CSC lascia l’Italia (o quasi) e sbatte la porta a ministero e sindacati. Modi censurabili, ma prova quanto siamo poco considerati

di di Raffaele Barberio |

Nonostante le intese di massima, CSC avrebbe proceduto alla vendita a Dedagroup senza dichiarare formalmente lo stato di crisi e senza ricorrere alla mediazione con i sindacati peraltro già concordata. Prevista la fuoriuscita di circa 500 persone.

Italia


Raffaele Barberio

Cura anoressica per CSC Italia, forse in vista di un definitivo disimpegno. La casa madre (www.csc.com), un colosso mondiale con 96.000 dipendenti e fatturato globale di 16 mld. di dollari, ha deciso di mollare l’Italia o quasi, cedendo un cospicuo ramo d’azienda (CSC Italia srl circa 1.000 persone) a Dedagroup Spa (capofila di Dedagroup ICT Network), importante player informatico italiano.

Con l’operazione, Dedagroup si ritrova in dote un portafoglio clienti aggiuntivo nei mercati Pubblica Amministrazione centrale, banche, assicurazioni, moda, telecomunicazioni, utilities e grandi aziende industriali. Da canto suo CSC mantiene ancora la CSC Computer Sciences Italy S.r.l. (180 persone circa) che continuerà a fornire un portafoglio selezionato di soluzioni nel campo dei servizi finanziari, infrastrutture, business process outsourcing e healthcare) ai propri clienti multinazionali.

Naturalmente si tratta di processi non indolori. La cessione vuol dire, di fatto, apertura formale di uno stato di crisi, nonostante le rassicurazioni di entrambe le società e si prevede già sin da subito la fuoriuscita di circa 500 persone.

Sindacati e governo avrebbero dovuto e potuto fare al meglio la loro parte se si fosse dato luogo a circostanze negoziali già avviate e tradite dal comportamento di CSC, secondo quanto denunciato dal ministero dello sviluppo economico in una dura lettera (prot. 0223267 del 29.10.2012) indirizzata a Mike Lawrie, Presidente e CEO di CSC  e Claude Czechowski, VicePresidente e General Manager, South and West Europe di CSC.

Nonostante le intese di massima, CSC avrebbe infatti proceduto alla vendita senza tenere in conto la necessità di dichiarare formalmente lo stato di crisi e senza ricorrere alla mediazione ministeriale con i sindacati peraltro di fatto già concordata.

Vi abbiamo chiesto con una lettere del 3 luglio scorso la vostra disponibilità a discutere con noi le conseguenze della vostra scelta di vendere la branch italiana di CSC – si legge nella lettera a firma di Giampietro Castano del Dipartimento per l’impresa e l’internazionalizzazione, Direzione Generale per la politica industriale e la competitività, Struttura di Crisi di Impresa e Gestione Vertenze – Successivamente in un incontro con i vostri legali siamo stati informati di come non fosse stata assunta alcuna decisione circa il possibile acquirente e abbiamo programmato un incontro presso il nostro ministero con CSC e i sindacati.

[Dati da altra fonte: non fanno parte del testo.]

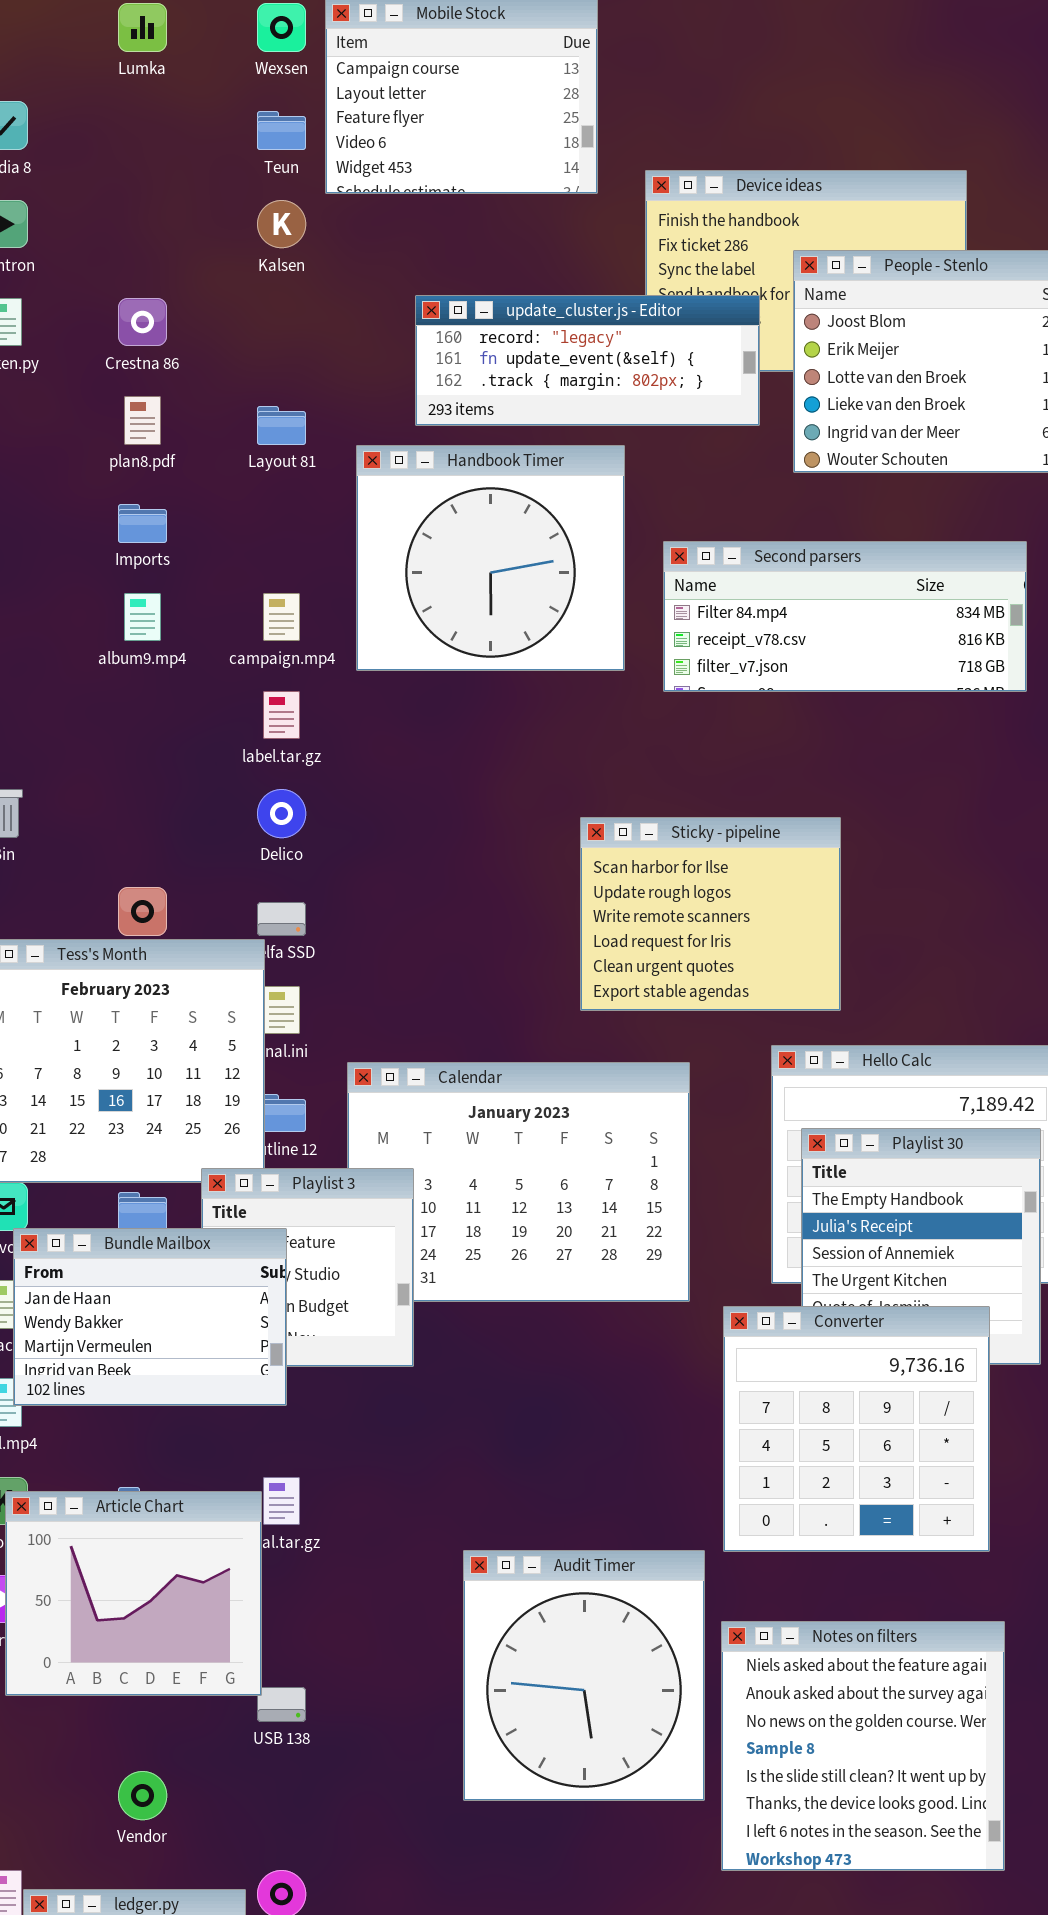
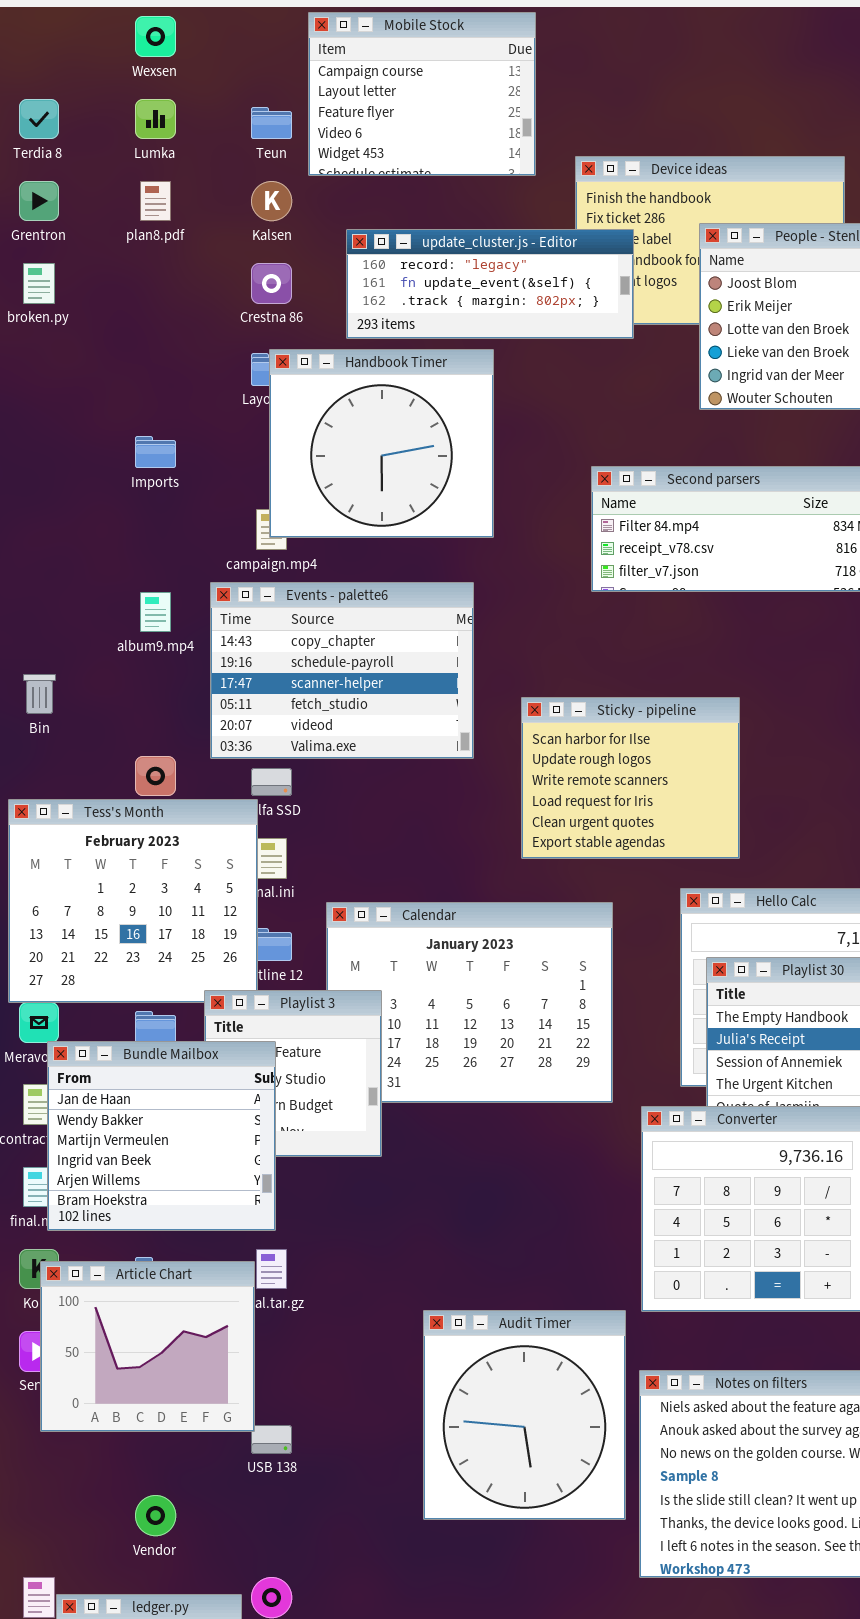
Lumka: [118,3,167,52] -> [135,99,176,139], moved
Wexsen: [257,3,306,52] -> [135,16,176,57], moved
update_cluster.js - Editor: [415,295,760,426] -> [346,229,634,339], moved
Crestna 86: [118,298,167,346] -> [251,263,292,304], moved
plan8.pdf: [124,396,161,445] -> [140,181,171,221], moved
Handbook Timer: [356,445,625,671] -> [269,349,494,538], moved
album9.mp4: [124,593,161,641] -> [140,592,171,632], moved
Events - palette6: none -> [210,582,474,759], opened
Bundle Mailbox: [13,1228,287,1406] -> [47,1041,276,1231], resized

In questa occasione i vostri legali ci hanno chiesto di posporre il meeting per assicurare la vostra partecipazione.)

L’incontro era stato concordato da tutte le parti in causa per il giorno 25 ottobre scorso, ma CSC non si è presentata. In più nello stesso giorno ha comunicato ufficialmente la vendita della branch italiana a Dedagroup.

Il vostro comportamento – conclude la lettera di Giampietro Castano – è da considerare offensivo e non in linea con i comportamenti di una multinazionale come CSC.”

Si tratta di una vicenda amara, anche per la qualità delle relazioni tra le nostre istituzioni e l’investitore straniero, che in questo caso si è comportato senza alcuna considerazione per il Paese nel quale ha fatto per anni business.

Rimane il problema dei dipendenti che in questo modo hanno la difficoltà di un luogo entro il quale negoziare le relazioni industriali, al di là del rapporto diretto e individuale tra azienda e dipendente in uscita, come denunciato anche dall’interrogazione parlamentare dell’on. Pierpaolo Baretta.

Una storia amara, che crediamo non debba mai più ripetersi, anche se l’allarme rimane per lo stato di difficoltà di altri grandi marchi multinazionali (IBM, HP ecc.) che sembrano sulla strada di un ridimensionamento del personale italiano.

Su tutto pesa infine la scarsa considerazione per l’Italia. Dobbiamo sollecitare gli investimenti stranieri in Italia, non perderli, ma dobbiamo anche pretendere il rispetto nelle relazioni internazionali. A nessun investitore può essere consentito di comportarsi come si sono comportati i vertici di CSC in Italia.